START SUPPLIED PASSAGE

Information Security Technical Analyst

Overview
The Information Security Technical Analyst will support the Security Governance, Risk & Compliance (SGRC) team in reducing cybersecurity risk across the organization. This role partners with Security, Engineering, Product, Compliance, Legal, and other stakeholders to manage vulnerabilities, conduct security assessments, support vendor security reviews, and drive security automation initiatives.

Key Responsibilities

• Manage and triage vulnerability cases, including CVEs, cloud vulnerabilities, misconfigurations, access control issues, web application vulnerabilities, and source code findings.
• Conduct technical assessments and provide remediation guidance to engineering teams.
• Partner with security and product teams to prioritize and remediate vulnerabilities using a risk-based approach.
• Research and analyze security advisories, zero-day threats, and vendor notifications for potential business impact.
• Support security risk assessments, risk exception processes, and mitigation activities.
• Monitor vulnerability metrics, remediation progress, and overall security posture.
• Collaborate with Engineering and Compliance teams to address penetration test findings and PCI-related vulnerabilities.
• Support third-party/vendor security reviews and bug bounty programs.
• Identify opportunities to automate security workflows, triage processes, and reporting activities.
• Maintain security documentation, runbooks, and operational procedures.

END SUPPLIED PASSAGE
START GIVEN DATA

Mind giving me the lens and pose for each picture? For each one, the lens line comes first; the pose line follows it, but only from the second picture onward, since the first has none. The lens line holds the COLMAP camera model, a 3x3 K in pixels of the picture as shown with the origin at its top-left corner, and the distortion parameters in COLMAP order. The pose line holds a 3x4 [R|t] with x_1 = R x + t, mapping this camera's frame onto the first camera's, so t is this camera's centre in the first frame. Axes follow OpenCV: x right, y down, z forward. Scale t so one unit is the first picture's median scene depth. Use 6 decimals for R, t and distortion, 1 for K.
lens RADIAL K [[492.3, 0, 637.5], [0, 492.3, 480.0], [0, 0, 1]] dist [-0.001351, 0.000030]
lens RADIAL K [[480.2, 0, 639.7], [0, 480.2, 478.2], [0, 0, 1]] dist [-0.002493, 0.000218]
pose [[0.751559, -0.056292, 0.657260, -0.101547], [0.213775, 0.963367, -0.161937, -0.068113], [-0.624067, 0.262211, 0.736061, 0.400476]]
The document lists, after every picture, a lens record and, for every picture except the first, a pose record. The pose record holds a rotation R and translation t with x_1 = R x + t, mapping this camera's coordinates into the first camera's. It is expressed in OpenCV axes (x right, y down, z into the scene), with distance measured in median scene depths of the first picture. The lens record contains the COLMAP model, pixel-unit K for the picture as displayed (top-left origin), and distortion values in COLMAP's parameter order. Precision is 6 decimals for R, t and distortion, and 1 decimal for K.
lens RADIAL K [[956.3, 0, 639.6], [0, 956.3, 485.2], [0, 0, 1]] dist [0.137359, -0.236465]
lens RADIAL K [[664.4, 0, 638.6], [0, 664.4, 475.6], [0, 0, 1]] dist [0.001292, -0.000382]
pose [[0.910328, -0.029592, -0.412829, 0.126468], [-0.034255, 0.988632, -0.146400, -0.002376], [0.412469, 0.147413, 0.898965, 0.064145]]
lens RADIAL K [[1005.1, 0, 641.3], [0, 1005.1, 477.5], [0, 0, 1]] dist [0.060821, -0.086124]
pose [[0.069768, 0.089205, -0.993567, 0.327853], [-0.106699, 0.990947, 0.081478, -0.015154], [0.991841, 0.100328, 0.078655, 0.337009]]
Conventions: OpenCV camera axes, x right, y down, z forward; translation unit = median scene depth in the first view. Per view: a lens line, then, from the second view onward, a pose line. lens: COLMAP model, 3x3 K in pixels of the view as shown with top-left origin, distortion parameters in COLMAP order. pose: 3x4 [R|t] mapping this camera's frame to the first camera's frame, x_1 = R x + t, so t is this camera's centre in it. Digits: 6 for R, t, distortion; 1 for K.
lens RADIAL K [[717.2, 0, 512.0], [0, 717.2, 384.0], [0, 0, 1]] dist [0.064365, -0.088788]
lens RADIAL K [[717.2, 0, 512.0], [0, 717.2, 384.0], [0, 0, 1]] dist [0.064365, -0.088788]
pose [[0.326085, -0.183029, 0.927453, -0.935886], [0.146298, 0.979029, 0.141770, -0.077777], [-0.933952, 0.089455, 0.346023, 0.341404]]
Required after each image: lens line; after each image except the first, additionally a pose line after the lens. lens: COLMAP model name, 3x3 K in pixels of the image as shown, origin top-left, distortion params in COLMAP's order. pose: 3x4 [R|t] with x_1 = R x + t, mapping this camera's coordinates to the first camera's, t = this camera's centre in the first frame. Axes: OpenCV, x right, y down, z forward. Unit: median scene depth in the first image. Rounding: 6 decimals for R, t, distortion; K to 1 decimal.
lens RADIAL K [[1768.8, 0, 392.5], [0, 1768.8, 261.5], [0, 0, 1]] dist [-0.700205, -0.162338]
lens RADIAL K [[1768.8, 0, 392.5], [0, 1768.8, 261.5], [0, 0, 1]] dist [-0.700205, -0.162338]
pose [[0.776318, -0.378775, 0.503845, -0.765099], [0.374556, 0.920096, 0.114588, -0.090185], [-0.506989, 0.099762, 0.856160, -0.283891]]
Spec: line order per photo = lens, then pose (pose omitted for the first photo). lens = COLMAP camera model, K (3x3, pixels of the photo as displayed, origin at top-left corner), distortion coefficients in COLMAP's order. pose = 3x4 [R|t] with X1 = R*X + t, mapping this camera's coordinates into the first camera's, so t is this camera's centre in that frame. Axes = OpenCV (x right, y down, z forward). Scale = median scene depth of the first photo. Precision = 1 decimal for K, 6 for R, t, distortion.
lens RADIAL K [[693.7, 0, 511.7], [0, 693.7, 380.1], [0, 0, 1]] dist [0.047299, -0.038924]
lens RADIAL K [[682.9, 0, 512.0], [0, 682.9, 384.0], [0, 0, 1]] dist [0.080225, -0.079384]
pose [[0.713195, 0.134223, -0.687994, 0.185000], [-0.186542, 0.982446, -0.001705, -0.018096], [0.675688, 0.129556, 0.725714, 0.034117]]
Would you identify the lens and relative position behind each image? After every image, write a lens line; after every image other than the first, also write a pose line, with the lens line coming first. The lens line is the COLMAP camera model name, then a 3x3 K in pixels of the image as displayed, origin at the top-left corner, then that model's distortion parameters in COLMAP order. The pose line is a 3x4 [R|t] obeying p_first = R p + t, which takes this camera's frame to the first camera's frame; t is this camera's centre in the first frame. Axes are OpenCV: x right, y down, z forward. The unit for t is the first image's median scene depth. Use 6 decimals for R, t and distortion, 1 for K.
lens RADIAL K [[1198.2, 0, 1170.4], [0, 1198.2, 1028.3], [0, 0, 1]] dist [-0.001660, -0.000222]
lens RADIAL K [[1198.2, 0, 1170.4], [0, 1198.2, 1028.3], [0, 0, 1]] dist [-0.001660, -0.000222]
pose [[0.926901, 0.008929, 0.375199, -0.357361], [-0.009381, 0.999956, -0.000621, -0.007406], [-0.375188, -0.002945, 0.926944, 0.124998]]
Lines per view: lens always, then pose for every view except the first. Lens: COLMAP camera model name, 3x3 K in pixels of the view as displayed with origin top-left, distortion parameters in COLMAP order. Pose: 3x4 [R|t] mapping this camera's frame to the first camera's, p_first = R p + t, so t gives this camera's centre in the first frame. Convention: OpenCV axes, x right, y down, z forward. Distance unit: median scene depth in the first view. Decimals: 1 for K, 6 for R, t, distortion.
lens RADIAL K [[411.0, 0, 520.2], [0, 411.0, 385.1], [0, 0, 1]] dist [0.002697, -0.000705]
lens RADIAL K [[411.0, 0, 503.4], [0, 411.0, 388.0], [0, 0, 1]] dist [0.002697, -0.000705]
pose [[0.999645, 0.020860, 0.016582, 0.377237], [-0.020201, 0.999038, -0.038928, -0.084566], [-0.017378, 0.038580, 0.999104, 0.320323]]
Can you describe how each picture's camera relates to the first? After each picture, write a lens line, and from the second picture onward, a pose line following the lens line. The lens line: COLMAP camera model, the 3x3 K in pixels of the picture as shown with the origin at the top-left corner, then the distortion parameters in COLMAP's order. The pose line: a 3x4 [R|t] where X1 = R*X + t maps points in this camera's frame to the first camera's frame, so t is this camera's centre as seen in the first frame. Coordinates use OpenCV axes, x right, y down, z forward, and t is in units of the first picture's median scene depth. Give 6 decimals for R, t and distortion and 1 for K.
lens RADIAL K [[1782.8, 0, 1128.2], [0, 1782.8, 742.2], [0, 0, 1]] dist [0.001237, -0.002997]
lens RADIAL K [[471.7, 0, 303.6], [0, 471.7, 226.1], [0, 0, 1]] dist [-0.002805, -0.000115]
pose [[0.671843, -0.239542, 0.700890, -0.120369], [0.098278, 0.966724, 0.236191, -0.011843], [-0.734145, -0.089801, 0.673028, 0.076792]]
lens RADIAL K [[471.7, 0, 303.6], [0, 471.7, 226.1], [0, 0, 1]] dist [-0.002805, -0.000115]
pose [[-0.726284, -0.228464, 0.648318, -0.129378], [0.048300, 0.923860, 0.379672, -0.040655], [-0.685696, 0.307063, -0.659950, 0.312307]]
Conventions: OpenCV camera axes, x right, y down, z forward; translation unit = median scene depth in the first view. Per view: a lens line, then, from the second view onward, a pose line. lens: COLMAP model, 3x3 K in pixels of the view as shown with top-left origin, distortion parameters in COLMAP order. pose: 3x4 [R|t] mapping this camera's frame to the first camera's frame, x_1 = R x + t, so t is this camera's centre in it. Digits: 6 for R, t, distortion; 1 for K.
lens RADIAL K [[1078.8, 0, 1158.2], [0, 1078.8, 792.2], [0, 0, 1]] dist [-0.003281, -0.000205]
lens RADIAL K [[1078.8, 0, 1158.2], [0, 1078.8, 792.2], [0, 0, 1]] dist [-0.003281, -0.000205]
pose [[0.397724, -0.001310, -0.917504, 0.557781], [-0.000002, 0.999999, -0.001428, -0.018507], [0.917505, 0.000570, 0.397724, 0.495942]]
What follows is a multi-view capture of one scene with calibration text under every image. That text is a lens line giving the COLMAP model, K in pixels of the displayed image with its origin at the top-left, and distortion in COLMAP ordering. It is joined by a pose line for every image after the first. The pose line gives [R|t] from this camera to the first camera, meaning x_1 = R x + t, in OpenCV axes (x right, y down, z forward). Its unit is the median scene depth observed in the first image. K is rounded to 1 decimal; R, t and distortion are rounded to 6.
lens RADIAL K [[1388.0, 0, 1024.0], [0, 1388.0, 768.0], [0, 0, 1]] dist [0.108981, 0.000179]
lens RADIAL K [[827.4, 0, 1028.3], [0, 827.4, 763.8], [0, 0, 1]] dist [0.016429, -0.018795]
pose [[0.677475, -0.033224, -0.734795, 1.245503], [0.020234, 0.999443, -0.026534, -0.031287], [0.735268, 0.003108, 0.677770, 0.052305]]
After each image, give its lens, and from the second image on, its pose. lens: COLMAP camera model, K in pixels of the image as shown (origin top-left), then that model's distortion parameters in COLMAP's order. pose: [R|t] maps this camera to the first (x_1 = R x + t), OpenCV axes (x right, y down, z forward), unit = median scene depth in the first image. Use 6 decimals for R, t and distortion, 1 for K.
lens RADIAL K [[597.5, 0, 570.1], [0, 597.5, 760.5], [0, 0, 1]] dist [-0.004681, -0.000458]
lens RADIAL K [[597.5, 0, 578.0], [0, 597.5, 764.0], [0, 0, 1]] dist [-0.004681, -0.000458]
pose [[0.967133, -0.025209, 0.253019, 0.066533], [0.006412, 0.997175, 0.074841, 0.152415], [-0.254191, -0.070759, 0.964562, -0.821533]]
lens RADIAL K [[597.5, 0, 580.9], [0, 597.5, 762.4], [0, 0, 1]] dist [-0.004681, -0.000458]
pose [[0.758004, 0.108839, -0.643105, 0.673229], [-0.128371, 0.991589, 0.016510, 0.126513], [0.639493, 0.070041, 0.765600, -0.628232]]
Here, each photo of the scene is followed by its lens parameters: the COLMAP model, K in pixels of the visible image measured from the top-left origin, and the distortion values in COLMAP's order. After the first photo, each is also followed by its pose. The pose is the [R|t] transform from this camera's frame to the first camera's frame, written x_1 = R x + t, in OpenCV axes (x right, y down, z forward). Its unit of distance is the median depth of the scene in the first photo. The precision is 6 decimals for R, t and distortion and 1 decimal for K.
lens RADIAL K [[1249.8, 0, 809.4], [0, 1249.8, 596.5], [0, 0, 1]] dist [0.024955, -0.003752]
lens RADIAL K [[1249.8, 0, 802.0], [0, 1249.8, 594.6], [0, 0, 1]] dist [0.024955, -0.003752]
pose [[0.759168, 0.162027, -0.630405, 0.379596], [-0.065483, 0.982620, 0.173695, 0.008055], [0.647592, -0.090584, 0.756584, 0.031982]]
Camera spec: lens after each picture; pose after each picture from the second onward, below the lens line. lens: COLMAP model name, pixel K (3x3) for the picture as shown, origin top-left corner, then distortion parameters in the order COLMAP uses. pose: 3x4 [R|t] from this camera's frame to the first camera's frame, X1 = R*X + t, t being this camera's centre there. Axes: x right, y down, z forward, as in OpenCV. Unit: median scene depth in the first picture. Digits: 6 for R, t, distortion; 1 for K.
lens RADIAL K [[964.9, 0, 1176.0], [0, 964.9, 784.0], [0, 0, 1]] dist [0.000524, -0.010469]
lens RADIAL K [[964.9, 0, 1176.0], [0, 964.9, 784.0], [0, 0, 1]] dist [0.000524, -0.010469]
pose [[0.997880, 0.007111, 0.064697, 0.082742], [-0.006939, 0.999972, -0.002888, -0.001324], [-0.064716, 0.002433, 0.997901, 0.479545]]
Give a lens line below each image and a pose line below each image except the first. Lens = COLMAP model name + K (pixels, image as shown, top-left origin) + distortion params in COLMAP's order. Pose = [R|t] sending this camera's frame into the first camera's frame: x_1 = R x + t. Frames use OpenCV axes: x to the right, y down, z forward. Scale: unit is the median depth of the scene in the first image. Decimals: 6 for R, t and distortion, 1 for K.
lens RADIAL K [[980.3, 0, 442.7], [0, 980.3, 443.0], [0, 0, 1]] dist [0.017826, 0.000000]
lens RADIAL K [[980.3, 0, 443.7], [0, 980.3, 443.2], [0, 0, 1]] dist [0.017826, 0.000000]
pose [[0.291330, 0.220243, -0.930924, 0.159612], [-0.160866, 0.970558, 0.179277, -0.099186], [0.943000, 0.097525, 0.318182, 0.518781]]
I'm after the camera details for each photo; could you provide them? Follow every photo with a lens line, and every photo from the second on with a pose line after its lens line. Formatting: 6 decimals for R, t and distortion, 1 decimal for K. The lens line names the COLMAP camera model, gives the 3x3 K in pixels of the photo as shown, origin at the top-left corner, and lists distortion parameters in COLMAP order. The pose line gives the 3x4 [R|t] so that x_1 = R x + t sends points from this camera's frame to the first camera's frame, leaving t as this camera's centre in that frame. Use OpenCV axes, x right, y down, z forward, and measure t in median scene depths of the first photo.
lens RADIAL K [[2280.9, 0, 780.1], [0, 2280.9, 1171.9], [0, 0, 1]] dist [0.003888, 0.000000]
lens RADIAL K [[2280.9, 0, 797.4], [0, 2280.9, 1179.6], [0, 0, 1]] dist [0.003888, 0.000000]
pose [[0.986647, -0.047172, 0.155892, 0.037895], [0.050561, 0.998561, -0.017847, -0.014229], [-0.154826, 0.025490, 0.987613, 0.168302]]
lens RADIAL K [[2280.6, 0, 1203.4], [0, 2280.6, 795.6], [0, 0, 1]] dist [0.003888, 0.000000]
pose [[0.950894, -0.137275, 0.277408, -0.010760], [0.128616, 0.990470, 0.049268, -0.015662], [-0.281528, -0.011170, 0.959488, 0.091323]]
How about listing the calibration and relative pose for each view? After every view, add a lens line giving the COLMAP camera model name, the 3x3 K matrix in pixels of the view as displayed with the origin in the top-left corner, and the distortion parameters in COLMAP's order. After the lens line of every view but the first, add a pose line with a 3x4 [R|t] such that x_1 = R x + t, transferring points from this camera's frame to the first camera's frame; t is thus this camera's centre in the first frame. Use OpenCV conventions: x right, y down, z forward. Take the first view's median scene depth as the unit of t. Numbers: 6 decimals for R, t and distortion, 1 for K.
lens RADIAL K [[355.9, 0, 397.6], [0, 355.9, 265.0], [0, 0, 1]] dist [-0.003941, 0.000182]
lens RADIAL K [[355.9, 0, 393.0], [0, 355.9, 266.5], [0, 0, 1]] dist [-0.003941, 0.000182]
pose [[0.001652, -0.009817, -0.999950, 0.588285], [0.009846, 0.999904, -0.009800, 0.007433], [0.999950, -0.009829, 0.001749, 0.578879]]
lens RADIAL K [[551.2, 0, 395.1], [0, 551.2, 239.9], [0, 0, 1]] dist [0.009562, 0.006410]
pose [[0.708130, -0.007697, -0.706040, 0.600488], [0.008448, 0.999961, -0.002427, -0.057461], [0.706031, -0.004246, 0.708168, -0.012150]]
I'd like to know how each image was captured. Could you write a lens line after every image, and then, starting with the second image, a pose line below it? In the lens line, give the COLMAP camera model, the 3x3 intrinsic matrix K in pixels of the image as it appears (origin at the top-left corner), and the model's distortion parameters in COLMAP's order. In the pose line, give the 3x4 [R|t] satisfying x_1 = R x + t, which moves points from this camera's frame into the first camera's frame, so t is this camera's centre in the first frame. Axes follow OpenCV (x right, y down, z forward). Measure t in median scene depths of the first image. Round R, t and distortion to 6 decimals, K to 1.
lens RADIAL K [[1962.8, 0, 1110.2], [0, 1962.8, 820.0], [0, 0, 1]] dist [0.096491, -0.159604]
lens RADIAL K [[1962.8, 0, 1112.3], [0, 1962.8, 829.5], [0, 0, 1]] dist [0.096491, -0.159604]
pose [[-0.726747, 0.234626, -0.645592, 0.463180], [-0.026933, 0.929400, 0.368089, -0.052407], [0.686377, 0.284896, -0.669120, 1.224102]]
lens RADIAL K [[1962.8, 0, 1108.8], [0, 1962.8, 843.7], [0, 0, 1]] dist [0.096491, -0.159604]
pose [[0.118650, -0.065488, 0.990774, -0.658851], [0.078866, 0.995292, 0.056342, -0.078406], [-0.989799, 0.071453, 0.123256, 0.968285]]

END GIVEN DATA

EXERCISE INSTRUCTIONS:
1) Which team does the Information Security Technical Analyst support, according to the job posting?
2) Write the next part of the Information Security Technical Analyst job posting, picking up after its final line.

PER-TASK OUTPUTS:
1) The Security Governance, Risk & Compliance (SGRC) team.

2)
Required Qualifications

• 5+ years of experience in Information Security, Cybersecurity, Risk Management, or a related field.
• Experience with vulnerability management programs and vulnerability scanning tools.
• Strong understanding of:
  • Web application security and OWASP Top 10
  • Cloud security vulnerabilities and misconfigurations
  • Source code security vulnerabilities
• Knowledge of cloud platforms (AWS, Azure, and/or GCP), networking, and containerized environments.
• Experience with scripting and security automation.
• Strong understanding of risk assessment methodologies, compensating controls, and risk mitigation strategies.
• Excellent analytical, communication, and collaboration skills.

Preferred Qualifications

• Security certifications such as CISSP, CompTIA Security+, CompTIA CySA+, or GIAC.
• Experience with security risk management frameworks and compliance programs.
• Familiarity with AI-driven security tools and workflow automation.